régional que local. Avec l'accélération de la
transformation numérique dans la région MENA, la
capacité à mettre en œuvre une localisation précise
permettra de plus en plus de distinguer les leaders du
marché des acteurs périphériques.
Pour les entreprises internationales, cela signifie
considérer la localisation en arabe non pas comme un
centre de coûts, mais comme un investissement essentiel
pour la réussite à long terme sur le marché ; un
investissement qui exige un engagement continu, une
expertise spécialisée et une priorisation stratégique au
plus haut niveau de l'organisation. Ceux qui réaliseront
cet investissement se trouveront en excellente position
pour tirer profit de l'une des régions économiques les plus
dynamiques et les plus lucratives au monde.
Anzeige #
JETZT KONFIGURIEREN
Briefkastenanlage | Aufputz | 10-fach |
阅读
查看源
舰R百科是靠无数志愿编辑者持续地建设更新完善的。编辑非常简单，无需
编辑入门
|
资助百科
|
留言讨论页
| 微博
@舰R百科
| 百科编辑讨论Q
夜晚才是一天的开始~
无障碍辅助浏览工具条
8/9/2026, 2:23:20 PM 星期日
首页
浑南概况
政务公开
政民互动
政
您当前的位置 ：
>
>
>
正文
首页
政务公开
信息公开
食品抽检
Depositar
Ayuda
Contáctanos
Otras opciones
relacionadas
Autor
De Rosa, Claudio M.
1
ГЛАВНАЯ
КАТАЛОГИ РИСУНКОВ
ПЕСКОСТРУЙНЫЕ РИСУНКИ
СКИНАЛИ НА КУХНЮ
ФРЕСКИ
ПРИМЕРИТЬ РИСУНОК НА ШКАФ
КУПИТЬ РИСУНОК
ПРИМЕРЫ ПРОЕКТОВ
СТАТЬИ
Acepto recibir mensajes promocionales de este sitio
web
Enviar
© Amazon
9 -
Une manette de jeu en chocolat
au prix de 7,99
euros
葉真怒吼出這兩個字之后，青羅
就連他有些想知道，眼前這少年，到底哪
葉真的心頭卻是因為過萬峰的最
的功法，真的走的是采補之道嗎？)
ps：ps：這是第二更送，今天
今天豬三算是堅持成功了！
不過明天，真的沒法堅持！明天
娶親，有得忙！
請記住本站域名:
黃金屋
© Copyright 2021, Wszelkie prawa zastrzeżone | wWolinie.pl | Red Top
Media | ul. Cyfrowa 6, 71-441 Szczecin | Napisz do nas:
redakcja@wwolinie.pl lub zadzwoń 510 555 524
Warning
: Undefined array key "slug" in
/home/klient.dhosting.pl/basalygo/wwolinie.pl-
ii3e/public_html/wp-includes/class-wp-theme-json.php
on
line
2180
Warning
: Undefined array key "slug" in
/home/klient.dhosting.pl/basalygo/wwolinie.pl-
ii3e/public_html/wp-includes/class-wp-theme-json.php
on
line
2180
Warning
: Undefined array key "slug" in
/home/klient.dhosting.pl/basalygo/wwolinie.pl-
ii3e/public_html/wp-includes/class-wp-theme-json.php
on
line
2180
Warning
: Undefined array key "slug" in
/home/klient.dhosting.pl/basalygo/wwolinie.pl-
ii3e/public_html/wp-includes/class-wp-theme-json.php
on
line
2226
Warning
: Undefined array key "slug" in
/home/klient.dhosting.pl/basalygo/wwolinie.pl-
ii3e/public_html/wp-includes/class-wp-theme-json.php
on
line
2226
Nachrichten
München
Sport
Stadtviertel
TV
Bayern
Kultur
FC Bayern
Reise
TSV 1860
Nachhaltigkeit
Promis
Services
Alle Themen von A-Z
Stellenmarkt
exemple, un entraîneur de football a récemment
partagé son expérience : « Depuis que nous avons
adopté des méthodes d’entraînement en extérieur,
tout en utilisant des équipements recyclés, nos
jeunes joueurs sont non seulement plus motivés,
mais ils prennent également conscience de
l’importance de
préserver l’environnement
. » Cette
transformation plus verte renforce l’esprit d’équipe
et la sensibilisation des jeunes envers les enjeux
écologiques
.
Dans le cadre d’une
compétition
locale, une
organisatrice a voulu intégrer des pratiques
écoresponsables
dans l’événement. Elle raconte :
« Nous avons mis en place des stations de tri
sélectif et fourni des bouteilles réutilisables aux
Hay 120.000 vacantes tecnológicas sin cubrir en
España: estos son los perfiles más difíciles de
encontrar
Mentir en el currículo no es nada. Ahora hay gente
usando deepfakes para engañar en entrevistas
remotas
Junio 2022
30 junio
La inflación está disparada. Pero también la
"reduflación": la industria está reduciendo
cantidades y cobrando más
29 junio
◆ ◆ ◆
=== ASSIGNMENT ===
Where the line containing "Nachhaltigkeit" appears in the records above, begin there and print every line through the last, exactly and with nothing else.

=== ANSWER ===
Nachhaltigkeit
Promis
Services
Alle Themen von A-Z
Stellenmarkt
exemple, un entraîneur de football a récemment
partagé son expérience : « Depuis que nous avons
adopté des méthodes d’entraînement en extérieur,
tout en utilisant des équipements recyclés, nos
jeunes joueurs sont non seulement plus motivés,
mais ils prennent également conscience de
l’importance de
préserver l’environnement
. » Cette
transformation plus verte renforce l’esprit d’équipe
et la sensibilisation des jeunes envers les enjeux
écologiques
.
Dans le cadre d’une
compétition
locale, une
organisatrice a voulu intégrer des pratiques
écoresponsables
dans l’événement. Elle raconte :
« Nous avons mis en place des stations de tri
sélectif et fourni des bouteilles réutilisables aux
Hay 120.000 vacantes tecnológicas sin cubrir en
España: estos son los perfiles más difíciles de
encontrar
Mentir en el currículo no es nada. Ahora hay gente
usando deepfakes para engañar en entrevistas
remotas
Junio 2022
30 junio
La inflación está disparada. Pero también la
"reduflación": la industria está reduciendo
cantidades y cobrando más
29 junio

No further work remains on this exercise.